略奪連鎖
 孝之と結婚したのは2年が過ぎ、彼が32歳、私が26歳の頃だった。

 ある程度の時間を共有するとお互いに慣れが生じ、気遣いや愛情が目減りするみたいな話はよく耳にするし、実際、過去の彼氏もそうだった。

 けれど孝之は変わらず優しくて、惜しみない愛情を私に注いでくれる。ケンカらしいケンカもしたことがなかった。毎日が平穏と安寧に包まれていた。

「なんでそんなに優しいの?」

 時々、不思議に思って彼に訊いたことがあった。

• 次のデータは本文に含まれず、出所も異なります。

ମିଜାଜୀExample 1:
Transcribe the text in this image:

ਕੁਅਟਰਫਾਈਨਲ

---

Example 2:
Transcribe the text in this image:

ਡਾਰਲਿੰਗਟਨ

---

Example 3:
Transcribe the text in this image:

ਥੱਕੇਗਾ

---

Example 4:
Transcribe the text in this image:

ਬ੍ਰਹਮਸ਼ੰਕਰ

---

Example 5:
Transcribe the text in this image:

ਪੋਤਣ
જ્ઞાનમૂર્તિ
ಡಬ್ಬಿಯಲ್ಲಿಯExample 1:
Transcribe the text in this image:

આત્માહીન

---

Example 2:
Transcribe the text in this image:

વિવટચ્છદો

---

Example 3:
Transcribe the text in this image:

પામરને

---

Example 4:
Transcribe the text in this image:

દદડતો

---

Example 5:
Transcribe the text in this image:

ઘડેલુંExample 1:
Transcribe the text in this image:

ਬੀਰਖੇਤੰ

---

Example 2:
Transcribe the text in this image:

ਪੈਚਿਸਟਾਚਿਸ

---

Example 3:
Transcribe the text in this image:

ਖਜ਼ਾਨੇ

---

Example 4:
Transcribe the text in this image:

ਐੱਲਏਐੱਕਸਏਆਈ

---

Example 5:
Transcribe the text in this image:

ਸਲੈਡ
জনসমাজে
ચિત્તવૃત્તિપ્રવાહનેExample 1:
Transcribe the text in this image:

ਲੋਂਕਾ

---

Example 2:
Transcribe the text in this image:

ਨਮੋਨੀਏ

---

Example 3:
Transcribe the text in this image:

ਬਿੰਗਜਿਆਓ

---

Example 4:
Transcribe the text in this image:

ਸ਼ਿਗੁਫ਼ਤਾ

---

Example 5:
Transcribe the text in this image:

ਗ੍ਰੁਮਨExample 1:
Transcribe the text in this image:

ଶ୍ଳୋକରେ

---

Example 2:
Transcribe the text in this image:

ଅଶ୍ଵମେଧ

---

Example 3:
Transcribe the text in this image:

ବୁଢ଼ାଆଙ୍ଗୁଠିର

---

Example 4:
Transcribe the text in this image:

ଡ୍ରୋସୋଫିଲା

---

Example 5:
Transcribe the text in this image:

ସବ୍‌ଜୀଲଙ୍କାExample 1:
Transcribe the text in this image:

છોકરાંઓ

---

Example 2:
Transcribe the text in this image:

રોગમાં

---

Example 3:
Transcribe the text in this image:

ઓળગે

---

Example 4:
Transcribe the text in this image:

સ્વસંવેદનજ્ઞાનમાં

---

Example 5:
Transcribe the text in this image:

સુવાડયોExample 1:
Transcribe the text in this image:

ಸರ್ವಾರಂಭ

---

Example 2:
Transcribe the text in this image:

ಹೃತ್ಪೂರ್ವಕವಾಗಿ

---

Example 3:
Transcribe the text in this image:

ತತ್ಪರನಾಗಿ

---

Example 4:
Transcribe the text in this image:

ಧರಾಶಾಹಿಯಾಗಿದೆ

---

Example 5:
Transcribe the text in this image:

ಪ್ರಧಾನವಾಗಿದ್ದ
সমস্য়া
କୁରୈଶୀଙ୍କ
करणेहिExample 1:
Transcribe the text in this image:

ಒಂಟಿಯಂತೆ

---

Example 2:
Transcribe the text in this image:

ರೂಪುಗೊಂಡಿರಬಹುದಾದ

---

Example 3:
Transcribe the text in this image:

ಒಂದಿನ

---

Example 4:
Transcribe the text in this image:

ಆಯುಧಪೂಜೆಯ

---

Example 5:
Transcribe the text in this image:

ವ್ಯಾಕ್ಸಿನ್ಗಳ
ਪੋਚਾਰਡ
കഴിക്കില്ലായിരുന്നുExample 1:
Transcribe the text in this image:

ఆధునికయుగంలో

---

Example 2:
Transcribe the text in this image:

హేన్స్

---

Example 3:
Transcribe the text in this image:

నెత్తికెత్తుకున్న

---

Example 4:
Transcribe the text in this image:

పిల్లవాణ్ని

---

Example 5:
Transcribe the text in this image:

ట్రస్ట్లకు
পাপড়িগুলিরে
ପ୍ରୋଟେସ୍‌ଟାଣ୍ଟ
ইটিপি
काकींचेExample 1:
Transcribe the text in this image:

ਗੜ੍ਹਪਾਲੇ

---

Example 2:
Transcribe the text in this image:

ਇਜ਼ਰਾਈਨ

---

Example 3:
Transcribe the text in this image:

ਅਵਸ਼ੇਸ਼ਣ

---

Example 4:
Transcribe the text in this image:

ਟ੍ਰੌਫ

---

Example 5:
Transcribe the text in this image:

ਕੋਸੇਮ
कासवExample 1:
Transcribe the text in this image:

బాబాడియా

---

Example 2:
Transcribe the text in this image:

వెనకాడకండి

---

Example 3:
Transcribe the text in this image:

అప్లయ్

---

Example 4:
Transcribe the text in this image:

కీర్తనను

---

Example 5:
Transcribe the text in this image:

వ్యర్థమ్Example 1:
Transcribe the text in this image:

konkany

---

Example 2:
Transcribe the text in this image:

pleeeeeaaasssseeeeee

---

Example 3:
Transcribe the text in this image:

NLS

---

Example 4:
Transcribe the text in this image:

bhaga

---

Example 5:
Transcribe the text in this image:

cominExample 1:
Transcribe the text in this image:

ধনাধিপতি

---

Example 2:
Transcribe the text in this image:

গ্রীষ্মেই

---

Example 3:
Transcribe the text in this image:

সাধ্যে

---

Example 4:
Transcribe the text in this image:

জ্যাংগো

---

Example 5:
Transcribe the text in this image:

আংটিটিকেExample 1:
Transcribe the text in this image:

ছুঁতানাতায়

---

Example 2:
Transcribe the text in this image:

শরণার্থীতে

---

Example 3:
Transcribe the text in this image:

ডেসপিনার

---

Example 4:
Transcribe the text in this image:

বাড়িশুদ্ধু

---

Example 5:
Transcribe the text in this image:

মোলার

孝之は「そんなに優しいかな」と自分がいかに優しい人間であるかちっとも気付いていないような様子だった。

「孝之みたいに優しい人ってそういないよ」

 そう言うと彼は決まって照れたような、ちょっとだけ困ったような笑顔を見せた。

 結婚から半年ほど経ち、私は専業主婦になった。

 栄養バランスを考えた食事を作り、部屋を隅々まで掃除して快適な空間を作ること、それが孝之のためであれば苦にならず、むしろ、そうすることが私にとって生き甲斐になっていた。

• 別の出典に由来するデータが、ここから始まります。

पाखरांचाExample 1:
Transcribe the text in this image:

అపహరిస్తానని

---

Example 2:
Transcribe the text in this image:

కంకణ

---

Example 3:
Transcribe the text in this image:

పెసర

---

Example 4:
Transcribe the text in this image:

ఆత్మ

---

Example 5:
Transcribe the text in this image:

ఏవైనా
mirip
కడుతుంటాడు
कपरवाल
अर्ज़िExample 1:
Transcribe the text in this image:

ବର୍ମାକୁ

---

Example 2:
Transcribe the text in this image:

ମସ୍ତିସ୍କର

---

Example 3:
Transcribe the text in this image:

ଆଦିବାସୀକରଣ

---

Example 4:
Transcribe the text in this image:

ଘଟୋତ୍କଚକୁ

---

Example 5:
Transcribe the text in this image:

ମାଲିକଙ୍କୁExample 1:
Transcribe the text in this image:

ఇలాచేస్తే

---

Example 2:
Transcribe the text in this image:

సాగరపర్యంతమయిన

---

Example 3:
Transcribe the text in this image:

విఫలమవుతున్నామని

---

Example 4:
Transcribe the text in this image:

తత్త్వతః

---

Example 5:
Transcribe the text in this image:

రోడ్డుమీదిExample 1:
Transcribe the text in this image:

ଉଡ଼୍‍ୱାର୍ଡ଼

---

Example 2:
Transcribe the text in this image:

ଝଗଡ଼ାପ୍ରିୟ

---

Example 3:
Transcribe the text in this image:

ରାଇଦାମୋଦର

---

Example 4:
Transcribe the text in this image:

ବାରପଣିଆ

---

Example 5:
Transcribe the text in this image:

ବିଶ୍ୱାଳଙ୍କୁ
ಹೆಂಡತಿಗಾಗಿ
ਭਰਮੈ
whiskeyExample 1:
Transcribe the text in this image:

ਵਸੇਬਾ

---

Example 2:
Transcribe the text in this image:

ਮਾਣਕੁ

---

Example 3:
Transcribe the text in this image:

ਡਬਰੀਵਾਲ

 これまで仕事に忙殺される日々だったけれど、空いた時間は料理教室やパン作りの教室に通ってみたりもした。

 相坂さん、と彼と同じ名前で呼ばれることが嬉しい。左の薬指に輝くひんやりとしたプラチナのリング、その輝きを眺めるだけで幸せに頬が緩む。愛する人と結婚すること、それがこんなにも自分を満たしてくれるなんて知らなかった。

 私たちは永遠にこの安寧に満ちた日々に生き、そして愛情を共有していけるのだと信じて疑わなかった。